» **WORK ORDER**: Could you return each line of the material that has "middle" in it?

» **DATASET**:
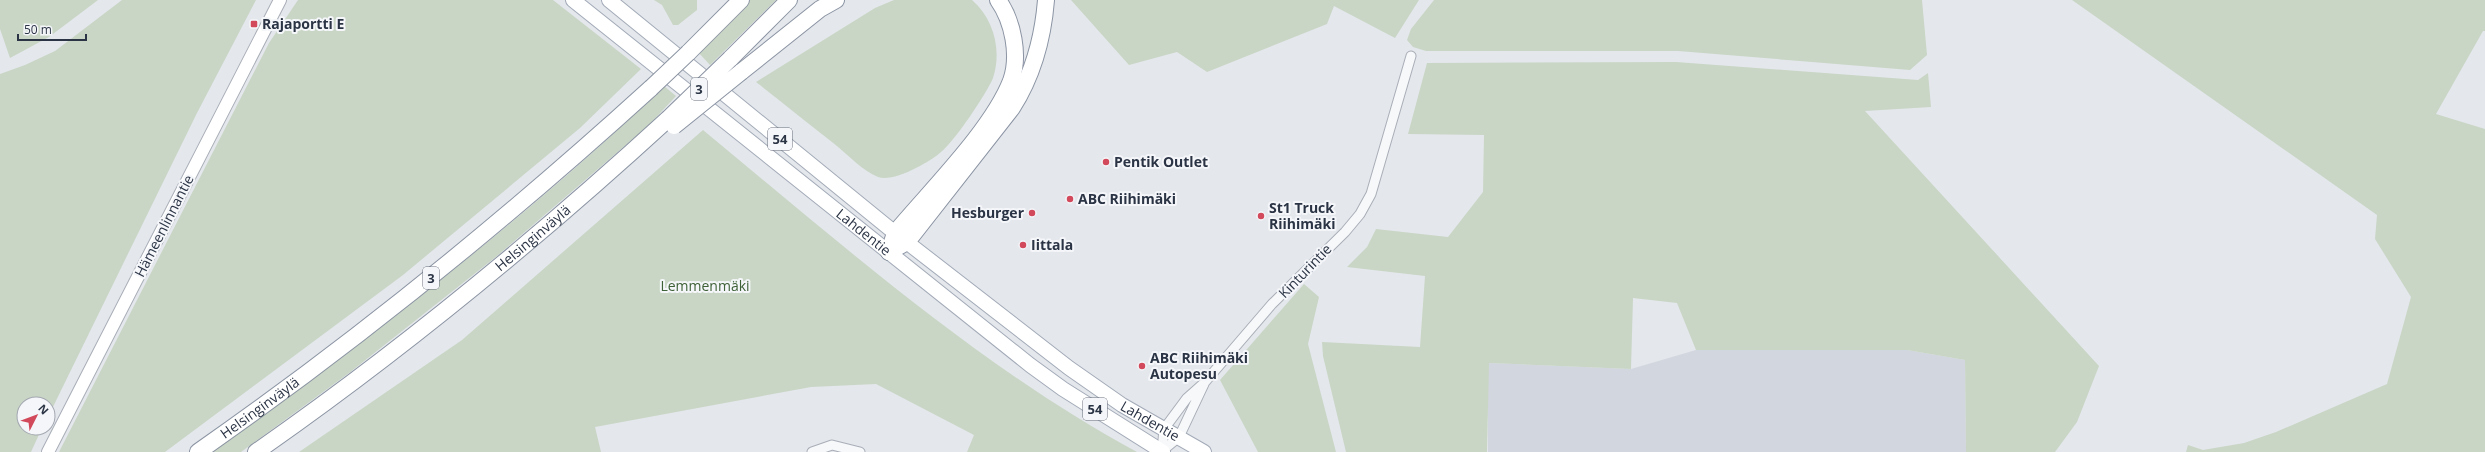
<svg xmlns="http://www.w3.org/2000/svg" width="2485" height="452" font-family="'Open Sans',sans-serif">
	<rect width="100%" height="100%" fill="#e4e7ec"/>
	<!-- built -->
	<path fill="#d2d6de" d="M1696 350H1907L1965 360 1966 452H1488V363L1631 369Z"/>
	<!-- green -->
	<path fill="#c9d6c5" d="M0 0H98L49 37 10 58 0 29Z
		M122 0H256L197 113 48 417V404H24V428H42L31 452H0V74L25 65 55 51Z
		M298 0H553L641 69 580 128 403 275 165 452H59L269 43Z
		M654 0H697V10L678 25H673L662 5Z
		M750 0H776L710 65 698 52Z
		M894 0H972C994 19 1002 51 993 78 987 93 954 142 941 152 930 162 893 183 878 177 863 171 849 156 837 146 810 125 783 103 756 82L875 8Z
		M1071 0H1419L1395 38 1334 6 1327 24 1207 72 1177 52 1129 65Z
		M1434 0H1922L1927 55 1910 70 1678 51H1426L1413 47 1407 40 1411 29Z
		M2072 0H2485V31H2483L2436 114 2485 129V452H2186L2188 445 2203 450 2244 443 2276 432 2387 384 2411 297 2375 239 2377 215Z
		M1676 62 1918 80 1928 73 1931 107 1865 111 2099 366 2077 422 2055 452H1966L1965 360 1907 350H1696L1677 303 1633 298 1631 369 1489 363 1487 452H1346L1323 356 1322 342 1420 347 1425 276 1347 267 1367 247 1376 229 1448 237 1483 192 1484 135 1408 134 1427 63Z
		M664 86 676 96 649 125 497 256 349 373 241 452H212C369 337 525 221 664 86Z
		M703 130C839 242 981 368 1137 452H967L974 435 876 384 811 387 595 427 601 452H299L462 340Z
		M1304 284 1319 297 1308 344 1336 452H1258L1220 380Z"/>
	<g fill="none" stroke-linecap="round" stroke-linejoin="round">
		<defs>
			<path id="street" d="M1162 451 1164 429 1187 398 1205 382 1272 304 1345 232 1360 214 1371 194 1411 56
				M1162 451 1179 437 1204 384
				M812 452 832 445 860 452"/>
			<path id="secondary" d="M48 452 280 0"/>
			<g id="primary">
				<path id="s1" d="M573 0 1030 365 1063 389 1163 452"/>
				<path id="s2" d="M609 0 895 233 1069 368 1122 405 1204 452"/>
			</g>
			<g id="highway">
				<path d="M688 53 741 0"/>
				<path d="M730 59 789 0"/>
				<path d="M741 72 820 9 836 0"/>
				<path d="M889 252 907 242 1012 108C1033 75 1043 38 1046 0"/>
				<path d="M889 252 895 233C929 192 992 130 1011 81 1020 56 1013 21 998 0"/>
				<path id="s3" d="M198 452C357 341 507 219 651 88"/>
				<path id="s4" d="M256 452C401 351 538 238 668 119"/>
			</g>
		</defs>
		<!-- street casing -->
		<use href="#street" stroke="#a9aeb7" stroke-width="11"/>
		<!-- secondary casing -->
		<use href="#secondary" stroke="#a9aeb7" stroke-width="14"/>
		<!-- primary casing -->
		<use href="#primary" stroke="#a3abb8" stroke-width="16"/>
		<!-- highway casing -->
		<use href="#highway" stroke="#8b94a3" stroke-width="18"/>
		<!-- street -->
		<use href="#street" stroke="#f7f8fa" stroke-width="9"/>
		<!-- secondary -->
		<use href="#secondary" stroke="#fff" stroke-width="12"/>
		<!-- primary -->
		<use href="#primary" stroke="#fff" stroke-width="14"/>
		<!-- highway -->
		<use href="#highway" stroke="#fff" stroke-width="16"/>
		<defs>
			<path id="highway-bridge" d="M651 88 688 53
				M668 119 730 59
				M674 126 741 72"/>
		</defs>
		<!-- highway-bridge casing -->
		<use href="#highway-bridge" stroke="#8b94a3" stroke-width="18" stroke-linecap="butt"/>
		<!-- highway-bridge -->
		<use href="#highway-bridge" stroke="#fff" stroke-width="16"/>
	</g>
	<!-- markers -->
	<g fill="#d1495b" stroke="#f4f6f9" stroke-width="1.5">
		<rect x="250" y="20" width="8" height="8" rx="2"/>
		<circle cx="1106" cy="162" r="4"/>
		<circle cx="1070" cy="199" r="4"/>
		<circle cx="1032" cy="213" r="4"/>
		<circle cx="1261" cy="216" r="4"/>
		<circle cx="1023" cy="245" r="4"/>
		<circle cx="1142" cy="366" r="4"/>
	</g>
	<g text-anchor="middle" stroke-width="4" stroke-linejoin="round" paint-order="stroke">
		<!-- shield labels -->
		<g fill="#f4f6f9" stroke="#676e7b" stroke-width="1">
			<rect x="691" y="78" width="16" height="22" rx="3"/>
			<rect x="768" y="128" width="24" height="22" rx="3"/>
			<rect x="423" y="267" width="16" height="22" rx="3"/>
			<rect x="1083" y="398" width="24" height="22" rx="3"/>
		</g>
		<g font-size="13" font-weight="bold" fill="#2b3445">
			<text x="699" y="94">3</text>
			<text x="780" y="144">54</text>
			<text x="431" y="283">3</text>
			<text x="1095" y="414">54</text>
		</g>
		<!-- poi labels -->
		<g font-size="14" font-weight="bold" fill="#2b3445" stroke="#f4f6f9" text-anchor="start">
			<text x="262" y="29">Rajaportti E</text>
			<text x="1114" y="167">Pentik Outlet</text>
			<text x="1078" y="204">ABC Riihimäki</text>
			<text x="1269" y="213">St1 Truck<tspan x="1269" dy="16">Riihimäki</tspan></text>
			<text x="1024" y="218" text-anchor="end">Hesburger</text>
			<text x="1031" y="250">Iittala</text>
			<text x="1150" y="363">ABC Riihimäki<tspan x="1150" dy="16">Autopesu</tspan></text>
		</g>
		<!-- street labels -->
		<g font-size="14" fill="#2b3445" stroke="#f4f6f9">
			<text transform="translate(164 226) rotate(-63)" y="5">Hämeenlinnantie</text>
			<text dy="5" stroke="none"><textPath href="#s1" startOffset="372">Lahdentie</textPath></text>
			<text dy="5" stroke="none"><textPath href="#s4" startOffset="350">Helsinginväylä</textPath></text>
			<text transform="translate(1305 271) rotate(-46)" y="5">Kinturintie</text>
			<text dy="5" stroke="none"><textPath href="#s3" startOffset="76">Helsinginväylä</textPath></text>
			<text dy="5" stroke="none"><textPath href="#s2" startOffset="686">Lahdentie</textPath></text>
		</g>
		<!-- park labels -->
		<g font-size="14" fill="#3f6138" stroke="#f4f6f9">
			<text x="705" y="291">Lemmenmäki</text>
		</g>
	</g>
	<!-- north arrow -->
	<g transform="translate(36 416) rotate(48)"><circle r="19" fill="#f4f6f9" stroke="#a4a8b1"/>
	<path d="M0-3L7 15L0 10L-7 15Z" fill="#d1495b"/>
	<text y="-6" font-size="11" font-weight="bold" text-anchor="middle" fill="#2b3445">N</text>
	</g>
	<!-- scale -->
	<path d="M18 34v6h68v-6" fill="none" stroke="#2b3445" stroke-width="2"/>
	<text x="24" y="34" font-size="12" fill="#2b3445" stroke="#f4f6f9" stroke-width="3" paint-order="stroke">50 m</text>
</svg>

» **SOLUTION**:
	<g text-anchor="middle" stroke-width="4" stroke-linejoin="round" paint-order="stroke">
	<text y="-6" font-size="11" font-weight="bold" text-anchor="middle" fill="#2b3445">N</text>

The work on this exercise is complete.